[Saved data entries]
__________

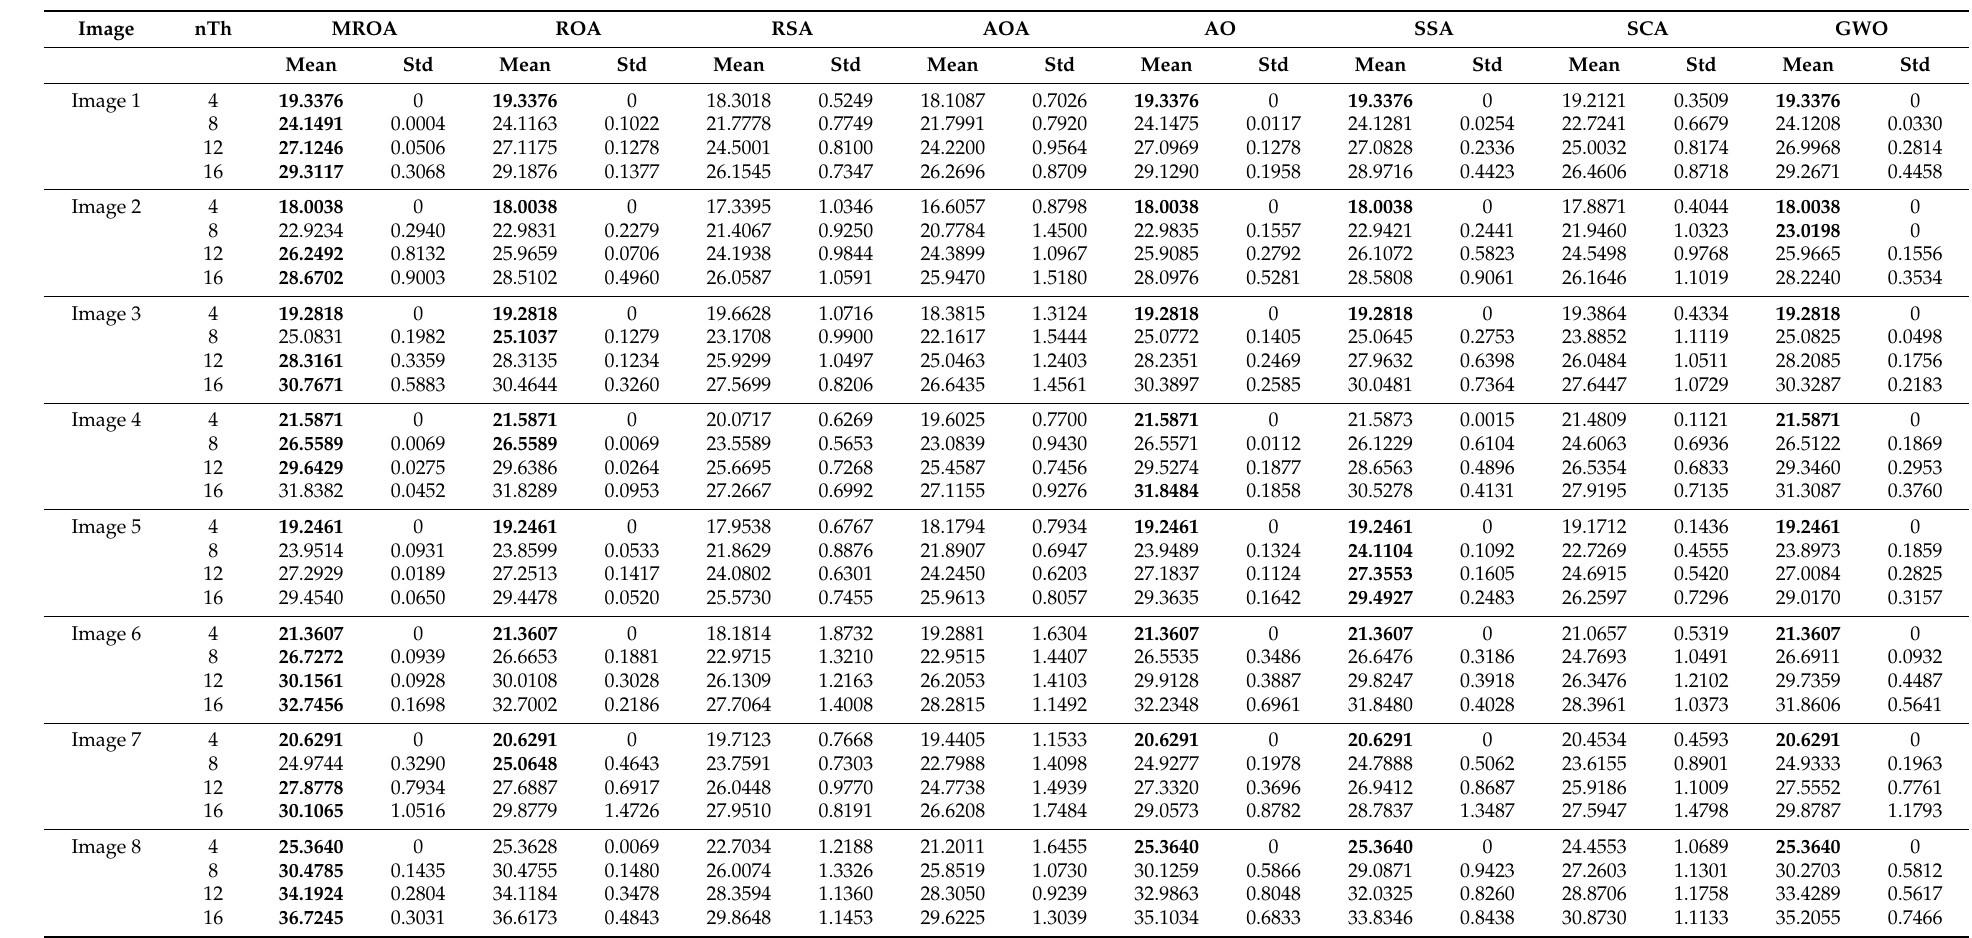
Table A4. The PSNR values obtained by algorithms over all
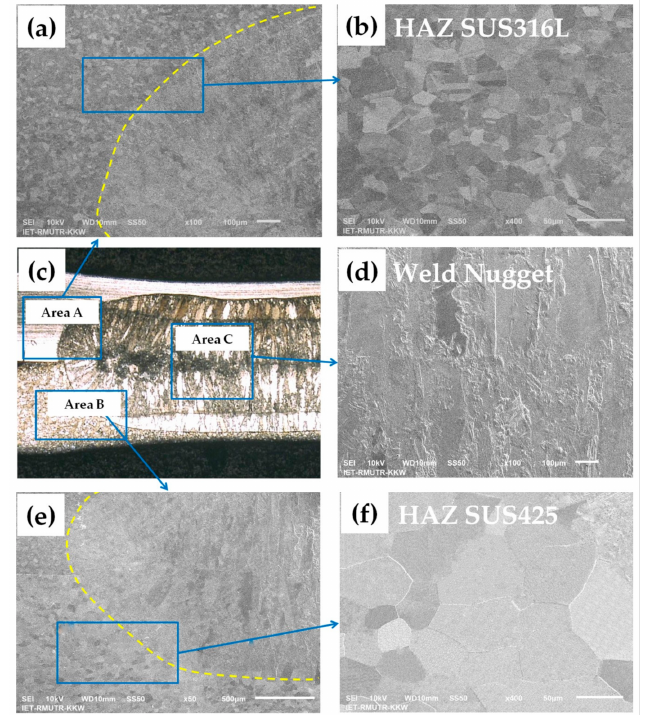
Figure 15. Cross-sectional microstructure of weldment under an 8.5 kA weld current and 25-cycle welding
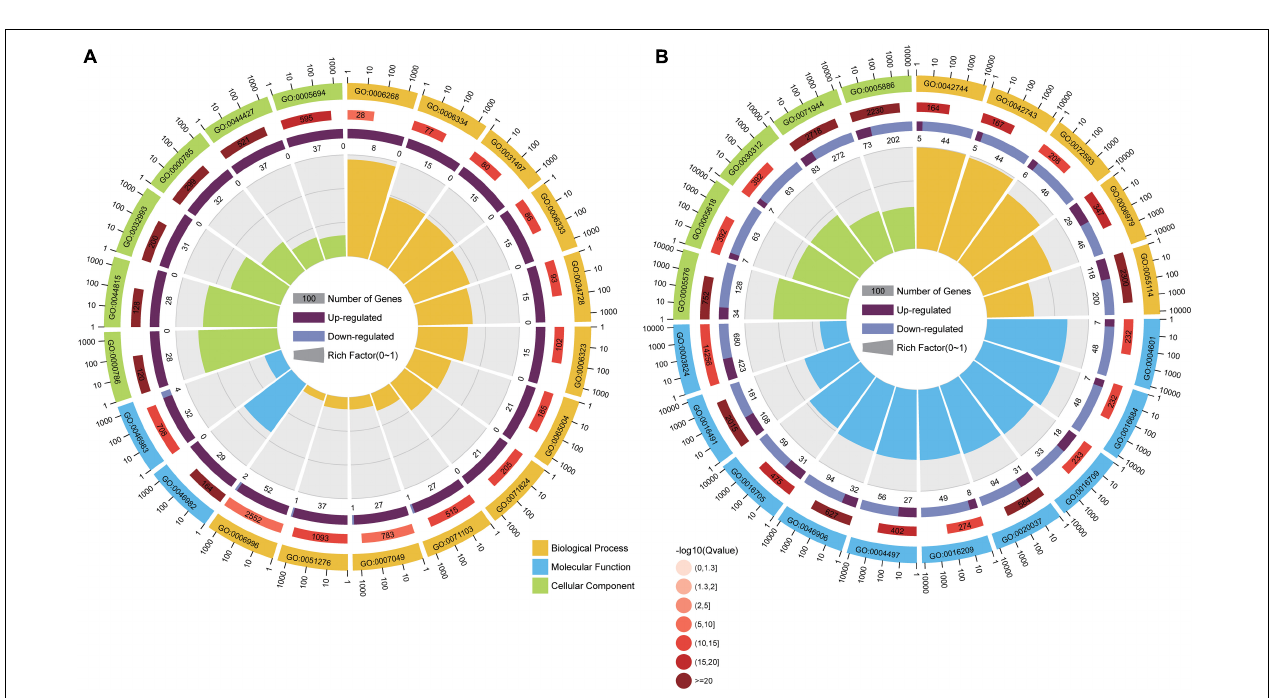
FIGURE 2 | Heatmap of the Pearson’s correlation coefficients from comparisons between CK, T2, and T3 samples (A) . Differentially expressed genes (DEGs) in different comparison groups, i.e., CK vs. T2 and CK vs. T3 (B) .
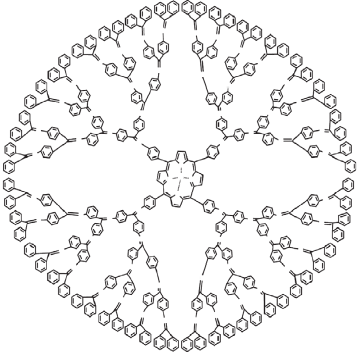
Figure 34: Zinc-porphyrin dendrimer DPZ Table 9: Degree-based edge partition of DPZ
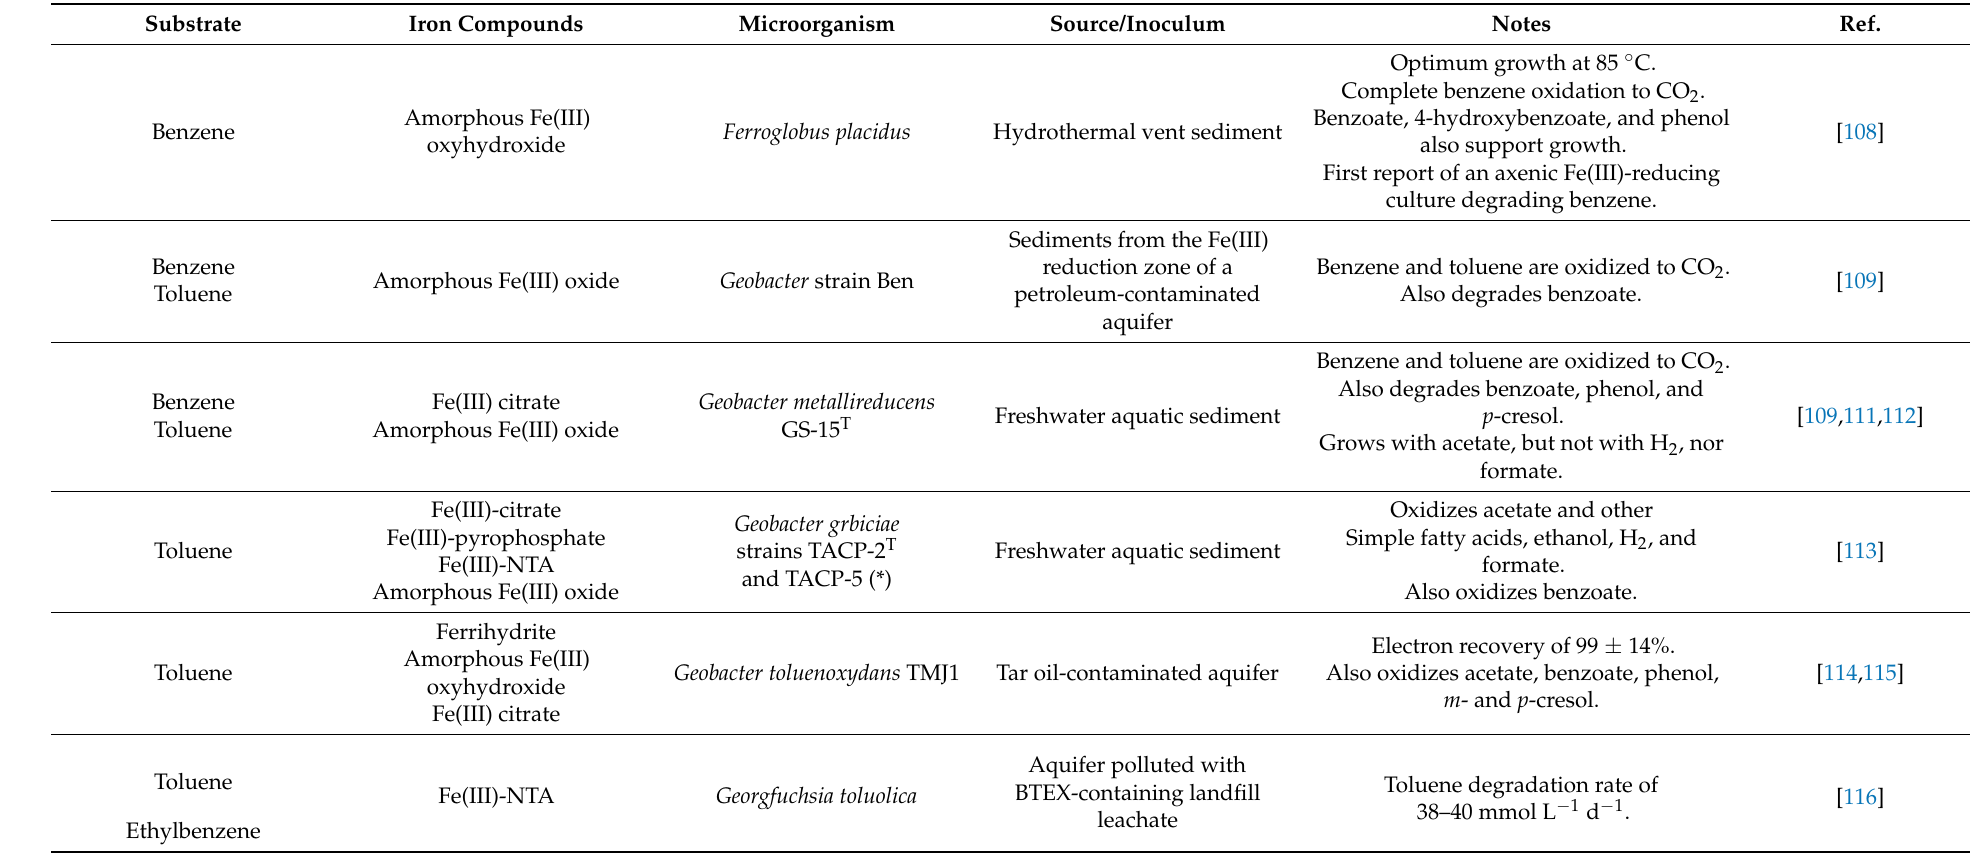
Table 2. Overview of axenic microbial cultures able to degrade aromatic hydrocarbons coupled to Fe(III)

__________

◆ Exercise brief
Word for word, write out each line from the one with "Figure 34: Zinc-porphyrin" through the end of the entries above, and omit any pictures.

◆ Output for this exercise
Figure 34: Zinc-porphyrin dendrimer DPZ Table 9: Degree-based edge partition of DPZ
Table 2. Overview of axenic microbial cultures able to degrade aromatic hydrocarbons coupled to Fe(III)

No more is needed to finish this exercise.